▸ **Selected passage**:
-=-=-=-=-
W3C home > Mailing lists > Public > w3c-dist-auth@w3.org > January to March 2002

RE: DAV-Enabled field (was RE: A case for GETSRC)

From: Julian Reschke <julian.reschke@gmx.de>
Date: Wed, 6 Mar 2002 13:46:45 +0100
To: "Eric Sedlar" <eric.sedlar@oracle.com>, <w3c-dist-auth@w3.org>
Message-ID: <JIEGINCHMLABHJBIGKBCCEKEECAA.julian.reschke@gmx.de>
Eric,

comments inline....

> > A conforming server will either report these properties as empty or as
> > non-existant (unless it's actually able to compute these values
> cheaply).
> >
>
> The point is that you will not be able to get <dav:getcontentlength> and
> <dav:getetag> that have the correct values, which the spec pretty clearly
> states should be returned if it is a DAV-enabled resource.

Sorry? If your output is dynamically generated, you won't be able to supply
a content-length header upon GET (or HEAD) either (unless you compute the
result first before sending the headers). So it's perfectly acceptable not
to return a DAV:getcontentlength for resources like these.

> > > (it would
> > > be "considered harmful" like PROPFIND depth infinity), and if
> you did it
> > > would be stupid.  I haven't checked this, but I bet that most
> > > servers return
> > > the length of the underlying script as the length of the
> > > generated output on
> >
> > IMHO this would be a bug.
> >
>
> Whatever.  They return something other than the correct value.

Eric, not returning a value if you don't have it (and won't have it upon
GET) is correct.
-=-=-=-=-
▸ **Required tasks**:
a) Write out the part of the DAV-Enabled field message from "W3C home > Mailing" up to and including "comments inline....", word for word.
b) Gather every line of the records that contains the string "Components".
-=-=-=-=-
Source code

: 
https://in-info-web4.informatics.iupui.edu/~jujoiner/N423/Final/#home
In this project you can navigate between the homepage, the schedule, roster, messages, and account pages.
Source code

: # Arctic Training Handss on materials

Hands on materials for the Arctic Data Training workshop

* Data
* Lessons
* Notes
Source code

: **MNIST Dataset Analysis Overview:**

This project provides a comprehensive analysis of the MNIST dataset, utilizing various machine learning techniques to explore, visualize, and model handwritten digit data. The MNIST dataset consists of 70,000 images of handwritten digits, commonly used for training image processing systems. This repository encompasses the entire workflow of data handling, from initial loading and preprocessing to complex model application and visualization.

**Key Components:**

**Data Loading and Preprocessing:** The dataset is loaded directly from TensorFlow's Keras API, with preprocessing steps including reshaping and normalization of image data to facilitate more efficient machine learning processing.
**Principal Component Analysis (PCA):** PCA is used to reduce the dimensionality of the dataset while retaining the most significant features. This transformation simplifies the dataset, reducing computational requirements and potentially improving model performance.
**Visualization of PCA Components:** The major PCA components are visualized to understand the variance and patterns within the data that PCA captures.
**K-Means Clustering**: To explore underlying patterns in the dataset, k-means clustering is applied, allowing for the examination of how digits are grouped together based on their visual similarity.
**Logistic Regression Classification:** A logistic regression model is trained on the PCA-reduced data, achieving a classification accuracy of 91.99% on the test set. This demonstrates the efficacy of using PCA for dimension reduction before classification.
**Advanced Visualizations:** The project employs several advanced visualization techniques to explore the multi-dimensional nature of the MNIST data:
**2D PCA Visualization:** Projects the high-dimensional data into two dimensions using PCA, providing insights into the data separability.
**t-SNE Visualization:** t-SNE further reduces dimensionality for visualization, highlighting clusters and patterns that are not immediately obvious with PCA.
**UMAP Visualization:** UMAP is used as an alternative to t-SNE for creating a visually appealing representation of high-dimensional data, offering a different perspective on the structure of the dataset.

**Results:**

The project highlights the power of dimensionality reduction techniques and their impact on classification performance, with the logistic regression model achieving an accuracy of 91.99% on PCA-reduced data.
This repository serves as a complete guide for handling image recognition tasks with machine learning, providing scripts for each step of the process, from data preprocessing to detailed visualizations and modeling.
-=-=-=-=-
▸ **Solutions to the tasks**:
a)
W3C home > Mailing lists > Public > w3c-dist-auth@w3.org > January to March 2002

RE: DAV-Enabled field (was RE: A case for GETSRC)

From: Julian Reschke <julian.reschke@gmx.de>
Date: Wed, 6 Mar 2002 13:46:45 +0100
To: "Eric Sedlar" <eric.sedlar@oracle.com>, <w3c-dist-auth@w3.org>
Message-ID: <JIEGINCHMLABHJBIGKBCCEKEECAA.julian.reschke@gmx.de>
Eric,

comments inline....

b)
**Key Components:**
**Visualization of PCA Components:** The major PCA components are visualized to understand the variance and patterns within the data that PCA captures.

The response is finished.